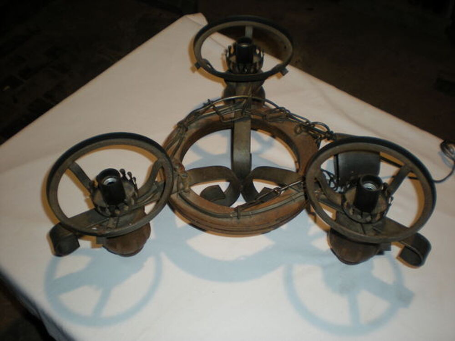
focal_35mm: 38
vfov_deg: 37.7
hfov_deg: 49.0
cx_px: 228
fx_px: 499
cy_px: 170
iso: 64
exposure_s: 1/30
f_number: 3.1
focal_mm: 6.3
################
◆ Your task ◆
Restate the data word for word and exclude every picture.

◆ Written response ◆
focal_35mm: 38
vfov_deg: 37.7
hfov_deg: 49.0
cx_px: 228
fx_px: 499
cy_px: 170
iso: 64
exposure_s: 1/30
f_number: 3.1
focal_mm: 6.3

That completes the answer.